### INSTRUCTIONS FOR THE TASK
For each line below that contains the string "down", copy that line.

### STORED DATA
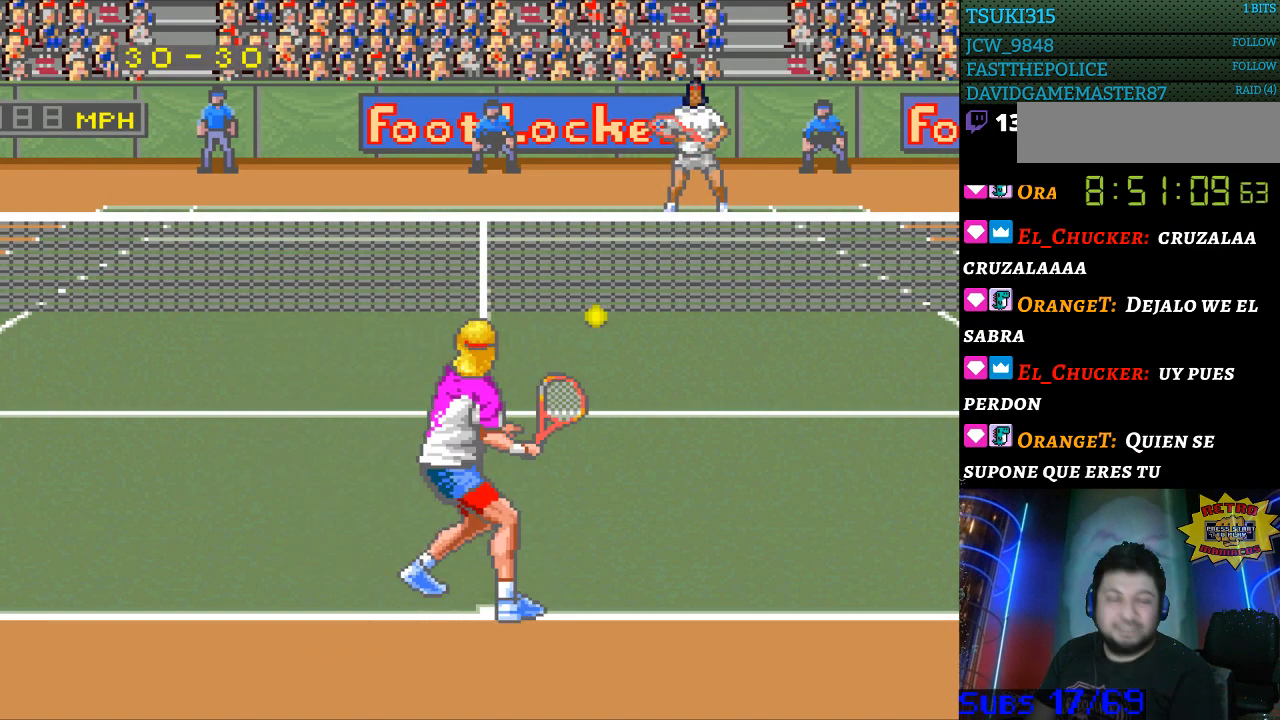
{"buttons": ["B"], "events": [[133, "A", "down"], [233, "A", "up"], [233, "B", "down"], [333, "B", "up"], [400, "A", "down"], [433, "A", "up"], [433, "B", "down"]]}
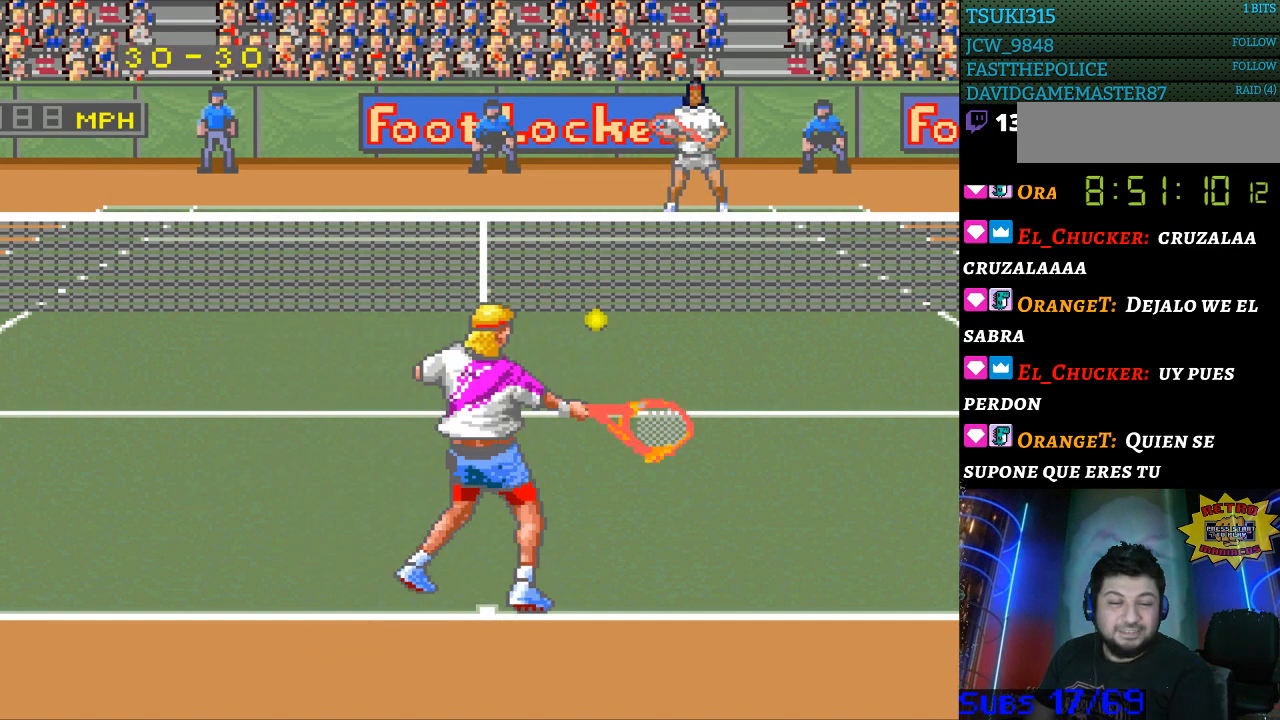
{"buttons": [], "events": [[33, "B", "up"], [67, "A", "down"], [167, "A", "up"], [167, "B", "down"], [267, "A", "down"], [267, "B", "up"], [333, "B", "down"], [367, "A", "up"], [433, "B", "up"]]}
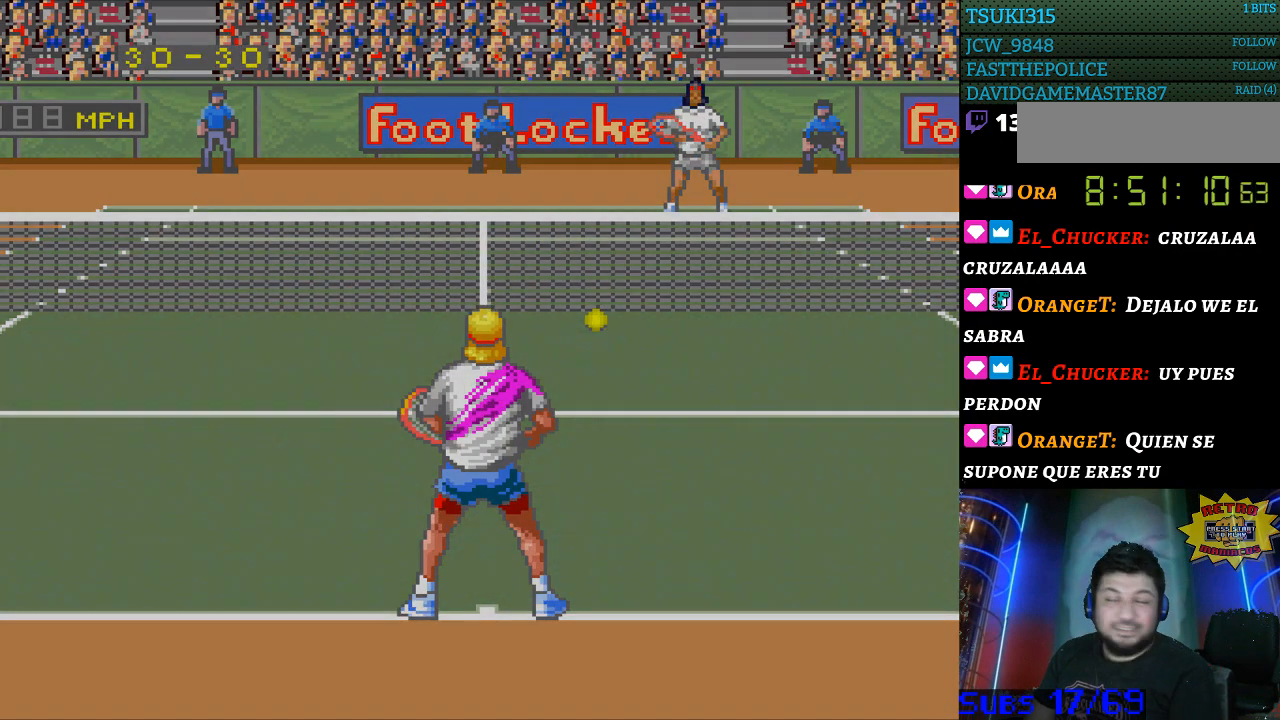
{"buttons": [], "events": []}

### RESULT OF THE TASK
{"buttons": ["B"], "events": [[133, "A", "down"], [233, "A", "up"], [233, "B", "down"], [333, "B", "up"], [400, "A", "down"], [433, "A", "up"], [433, "B", "down"]]}
{"buttons": [], "events": [[33, "B", "up"], [67, "A", "down"], [167, "A", "up"], [167, "B", "down"], [267, "A", "down"], [267, "B", "up"], [333, "B", "down"], [367, "A", "up"], [433, "B", "up"]]}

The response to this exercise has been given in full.